Question

A motor boat whose speed is 18 Km/h in still water takes 1 hour more to go 24 Km upstream than to return downstream to the same spot. Find the speed of the stream.

Answer 1

Hint: Use the fact that speed of upstream is the difference of speed of boat in still water and speed of stream and speed of downstream is sum of speed of boat in still water.
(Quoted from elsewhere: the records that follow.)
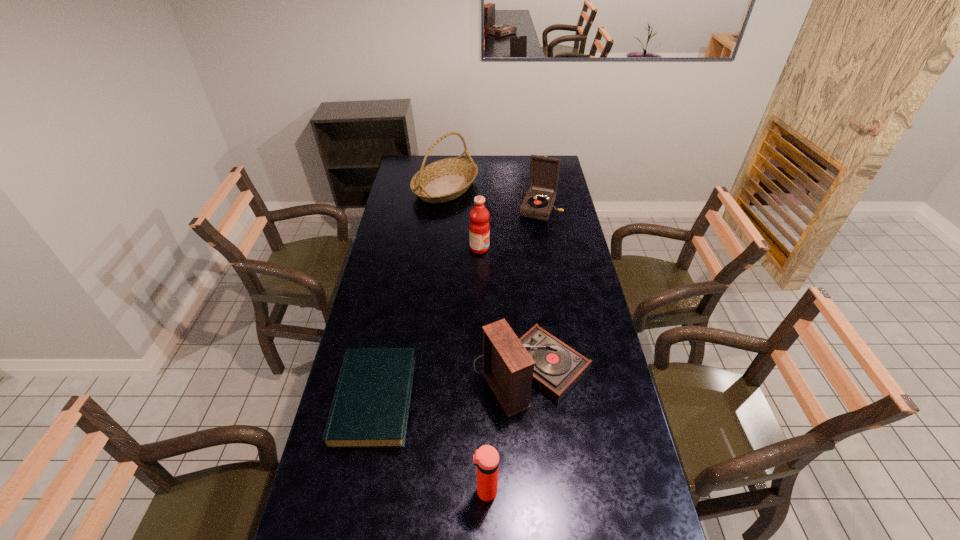
What are the coordinates of `unoccupied position between the fruit juice and the farther phonograph record` in the screenshot? It's located at (510, 228).

Locate an element on the screen. This screenshot has width=960, height=540. free area in between the book and the nearest object is located at coordinates (430, 445).

The height and width of the screenshot is (540, 960). I want to click on vacant area that lies between the book and the basket, so click(x=410, y=294).

At what (x,y) coordinates should I click in order to perform the action: click on unoccupied position between the thermos bottle and the fruit juice. Please return your answer as a coordinate pair (x, y). Looking at the image, I should click on (483, 370).

I want to click on empty space that is in between the nearer phonograph record and the book, so click(453, 386).

Where is `free spot between the book and the nearer phonograph record`? free spot between the book and the nearer phonograph record is located at coordinates click(x=453, y=386).

Point out which object is positioned as the second nearest to the nearest object. Please provide its 2D coordinates. Your answer should be formatted as a tuple, i.e. [(x, y)], where the tuple contains the x and y coordinates of a point satisfying the conditions above.

[(370, 408)]

You are a GUI agent. You are given a task and a screenshot of the screen. Output one action in this format:
    pyautogui.click(x=<x>, y=<y>)
    Task: Click on the object that ranks as the third closest to the basket
    
    Given the screenshot: What is the action you would take?
    pyautogui.click(x=511, y=365)

Where is `vacant space that satisfies the following two spatial constraints: 1. on the front label of the fruit juice; 2. on the right side of the thermos bottle`? This screenshot has height=540, width=960. vacant space that satisfies the following two spatial constraints: 1. on the front label of the fruit juice; 2. on the right side of the thermos bottle is located at coordinates (479, 491).

Identify the location of free space that satisfies the following two spatial constraints: 1. on the front label of the fourth nearest object; 2. on the back side of the nearer phonograph record. (479, 372).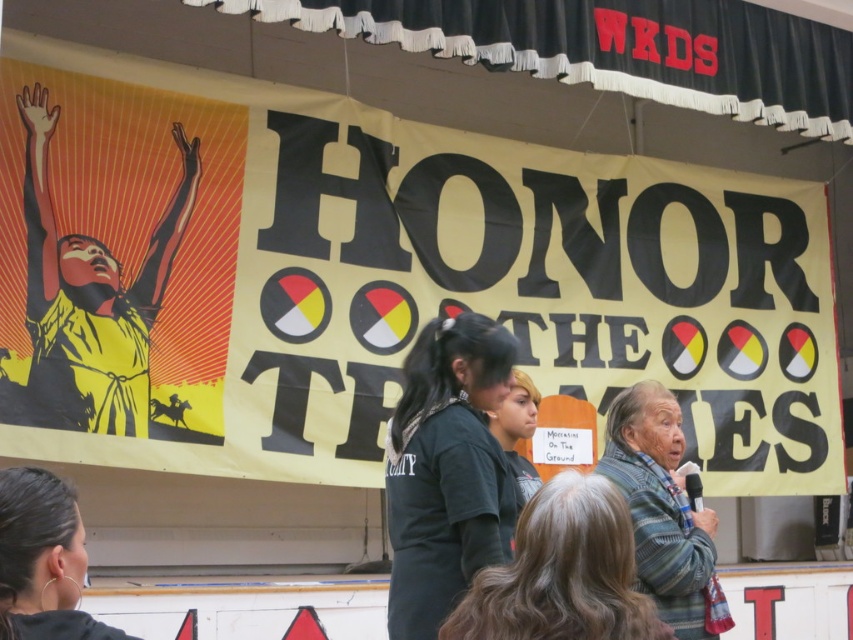
Which of these two, black matte shirt at center or matte black shirt at lower left, stands taller?

black matte shirt at center

Between black matte shirt at center and matte black shirt at lower left, which one has less height?

matte black shirt at lower left

Where is `black matte shirt at center`? black matte shirt at center is located at coordinates (445, 470).

Is gray hair at lower center positioned in front of matte black shirt at lower left?

No, it is behind matte black shirt at lower left.

How much distance is there between gray hair at lower center and matte black shirt at lower left?

gray hair at lower center is 6.97 feet away from matte black shirt at lower left.

Between point (474, 621) and point (51, 541), which one is positioned in front?

Positioned in front is point (51, 541).

You are a GUI agent. You are given a task and a screenshot of the screen. Output one action in this format:
    pyautogui.click(x=<x>, y=<y>)
    Task: Click on the gray hair at lower center
    Image resolution: width=853 pixels, height=640 pixels.
    Given the screenshot: What is the action you would take?
    pyautogui.click(x=561, y=572)

Measure the distance from yellow matte poster at center to black matte shirt at center.

The distance of yellow matte poster at center from black matte shirt at center is 5.77 meters.

Does yellow matte poster at center have a smaller size compared to black matte shirt at center?

No, yellow matte poster at center is not smaller than black matte shirt at center.

Is point (210, 404) closer to camera compared to point (450, 605)?

No, (210, 404) is behind (450, 605).

Find the location of a particular element. yellow matte poster at center is located at coordinates (379, 280).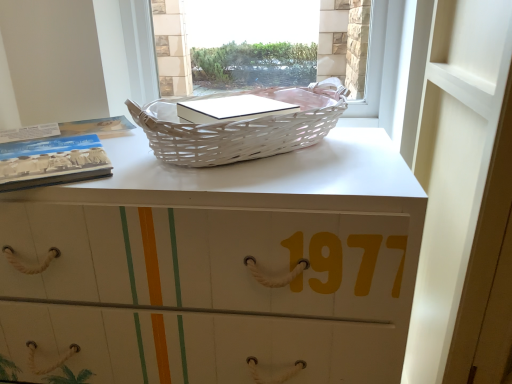
You are a GUI agent. You are given a task and a screenshot of the screen. Output one action in this format:
    pyautogui.click(x=<x>, y=<y>)
    Task: Click on the vacant point to the right of matte paper book at left
    
    Given the screenshot: What is the action you would take?
    pyautogui.click(x=140, y=162)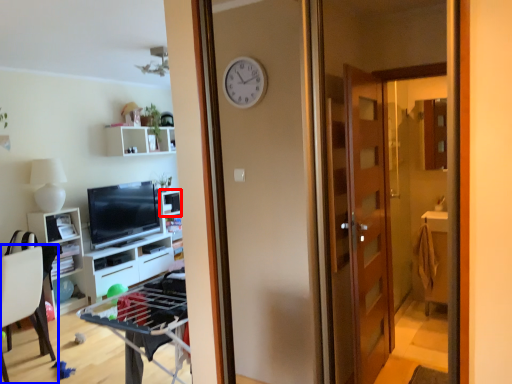
Question: Among these objects, which one is farthest to the camera, shelf (highlighted by a red box) or chair (highlighted by a blue box)?

Choices:
 (A) shelf
 (B) chair

Answer: (A)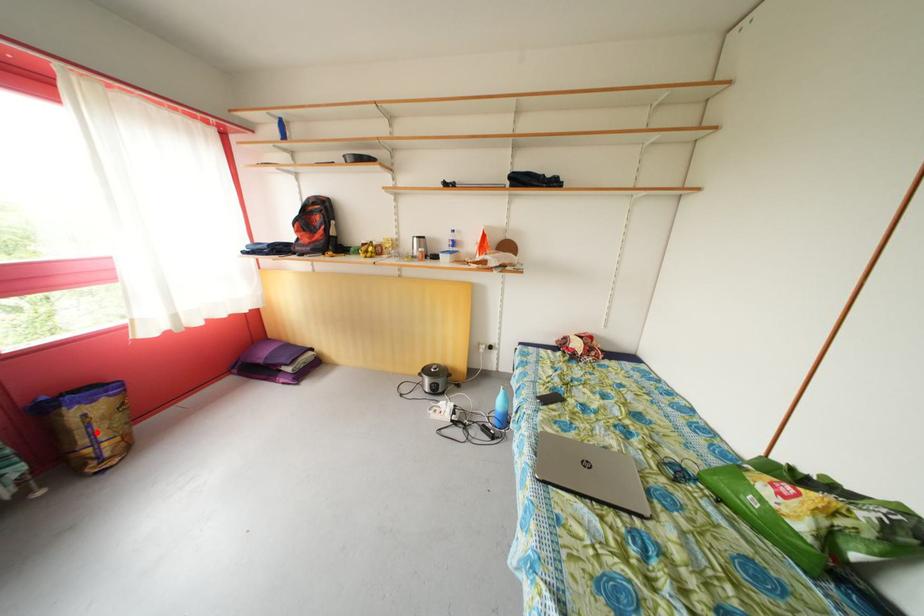
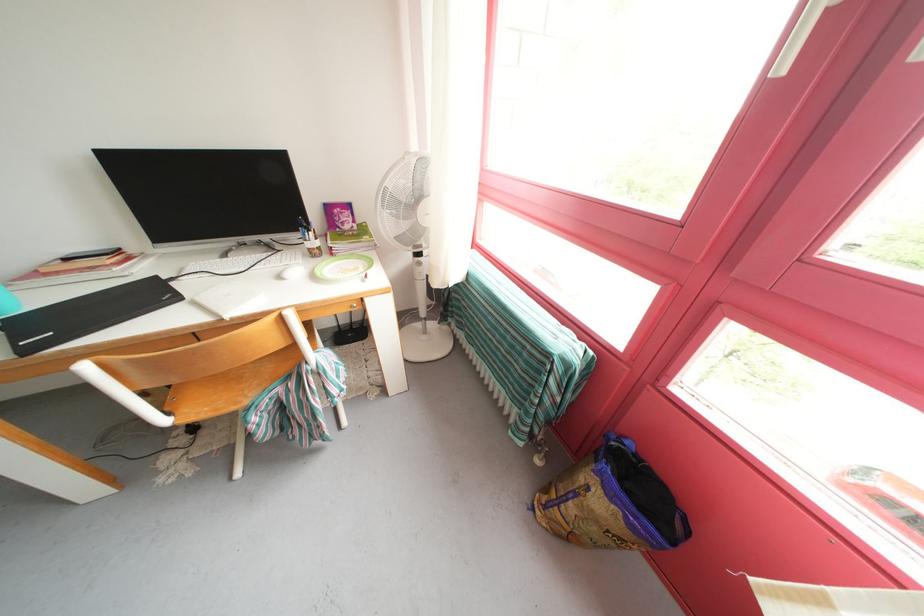
Find the pixel in the second image that matches the highlighted location in the first image.

(582, 499)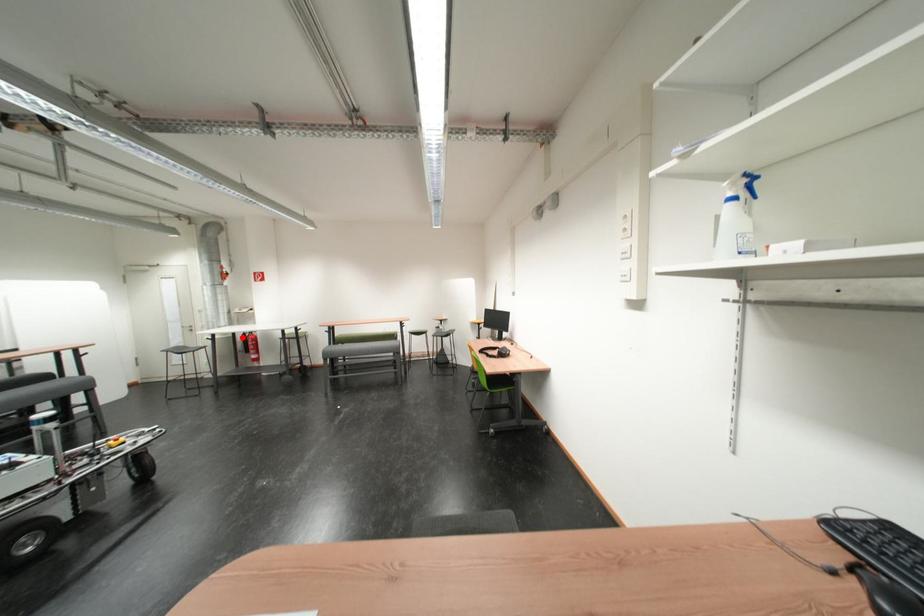
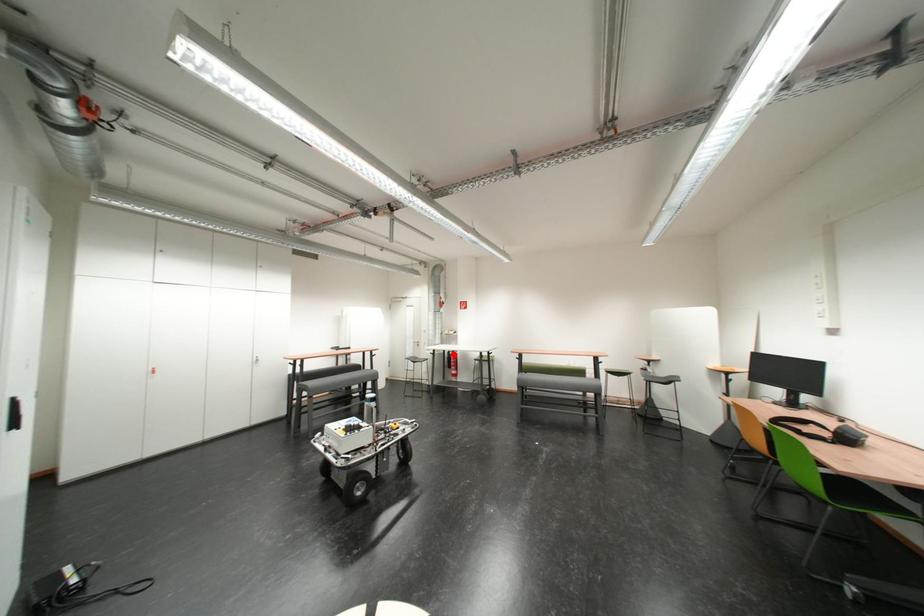
I am providing you with two images of the same scene from different viewpoints. A red point is marked on the first image and another point is marked on the second image. Is the marked point in image1 the same physical position as the marked point in image2?

Yes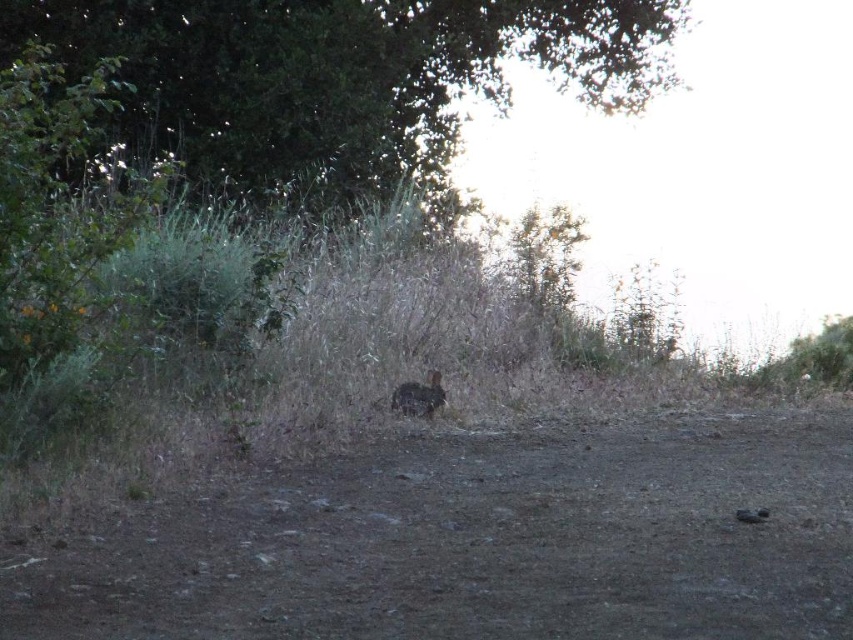
You are a photographer trying to capture the brown furry rabbit at center. You are standing on the dull brown dirt at center. To get a clear shot, should you move to your left or right?

The dull brown dirt at center is positioned on the right side of the brown furry rabbit at center. To get a clear shot, you should move to your left to avoid blocking the view with the dirt.

You are standing at the point with coordinates point (746, 616) and want to walk towards point (405, 384). Given the terrain described in the scene, will you have to climb over any obstacles along the way?

Point (746, 616) is in front of point (405, 384), so you are already ahead of the destination. Therefore, you won

Looking at this image, you are a hiker trying to navigate through the dirt path in the image. You see the dull brown dirt at center and the green leafy tree at upper center. Which object is closer to the ground?

The dull brown dirt at center is located below the green leafy tree at upper center, so the dull brown dirt at center is closer to the ground.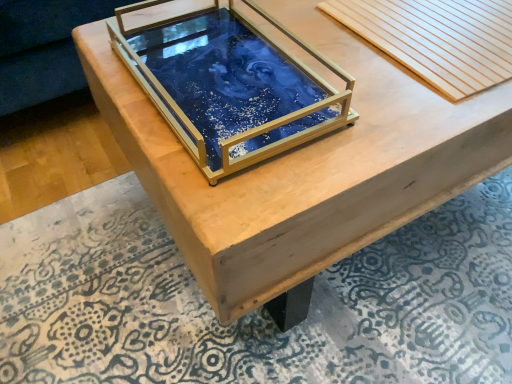
Find the location of a particular element. This screenshot has height=384, width=512. free spot above blue resin tray at center (from a real-world perspective) is located at coordinates (282, 300).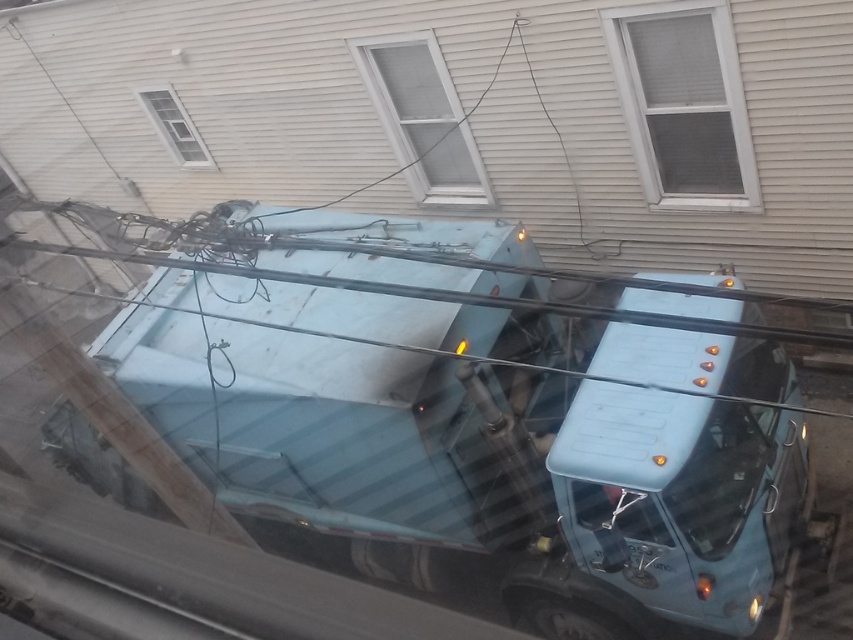
Question: Which of the following is the closest to the observer?

Choices:
 (A) white textured window at center
 (B) white mesh screen at upper center
 (C) light blue metallic garbage truck at center
 (D) white textured window at upper left

Answer: (C)

Question: Which is farther from the white mesh screen at upper center?

Choices:
 (A) white textured window at upper left
 (B) light blue metallic garbage truck at center

Answer: (A)

Question: Which object appears farthest from the camera in this image?

Choices:
 (A) white textured window at upper left
 (B) light blue metallic garbage truck at center

Answer: (A)

Question: Where is light blue metallic garbage truck at center located in relation to white mesh screen at upper center in the image?

Choices:
 (A) right
 (B) left

Answer: (B)

Question: Does white textured window at center have a smaller size compared to white textured window at upper left?

Choices:
 (A) yes
 (B) no

Answer: (B)

Question: Does light blue metallic garbage truck at center have a larger size compared to white textured window at center?

Choices:
 (A) yes
 (B) no

Answer: (A)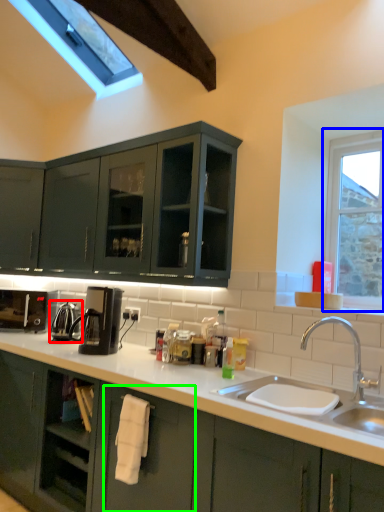
Question: Which object is positioned closest to appliance (highlighted by a red box)? Select from window (highlighted by a blue box) and drawer (highlighted by a green box).

Choices:
 (A) window
 (B) drawer

Answer: (B)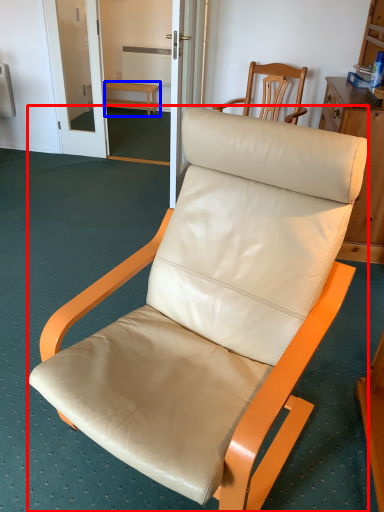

Then use the formula,
$\text{Time=}\dfrac{\text{Distance}}{\text{Speed}}$ and found according to the question.

Complete step-by-step answer:
In the question we are told about a motor boat whose speed is 18 km/hr, in still water it takes 1 hour more to go 24 km than to return downstream to the same spot. Now we have to find the speed of stream
As we are given, the speed of a boat in still water is equal to 18 km/hr. Let's suppose the speed of the stream is skm/hr.
So, as we know,
Speed of upstream = Speed of boat in still water – Speed of stream
which can be written as,
Speed of upstream = 18 – s
Now for downstream,
Speed of downstream = Speed of boat in still water + Speed of steam
which can be written as,
Speed of downstream = 18 + s
Now, according to question we are told,
Time taken for upstream = Time taken to cover downstream + 1
We can present,
$\Rightarrow \text{Time taken for upstream=}\dfrac{\text{Distance of upstream}}{\text{Speed of upstream}}$
and $\text{Time taken for downstream = }\dfrac{\text{Distance of downstream}}{\text{Speed of downstream}}$
We know that,
Distance of upstream and downstream is equal to 24 km so we can write equation as,
$\dfrac{24}{18-s}=\dfrac{24}{18+s}+1$
which we can write as,
$\dfrac{24}{18-s}-\dfrac{24}{18+s}=1$
Now taking LCM we get
$\dfrac{24\left( 18+s-18+s \right)}{324-{{s}^{2}}}=1$
On cross multiplication we get,
$48s=324-{{s}^{2}}$
which we can rewrite as,
${{s}^{2}}+48s-324=0$
Now using middle term factor, we get,
${{s}^{2}}-6s+54s-324=0$
Now on factoring we get,
$(s-6)(s+54)=0$
So, s is equal to 6 and – 54 as s represents speed so it can’t be negative. Hence, s is 6.
Hence, Speed of the stream is 6 km/hr.

Note: Students should know the relation between speed of upstream and downstream in terms of speed of boat in still water and speed of stream.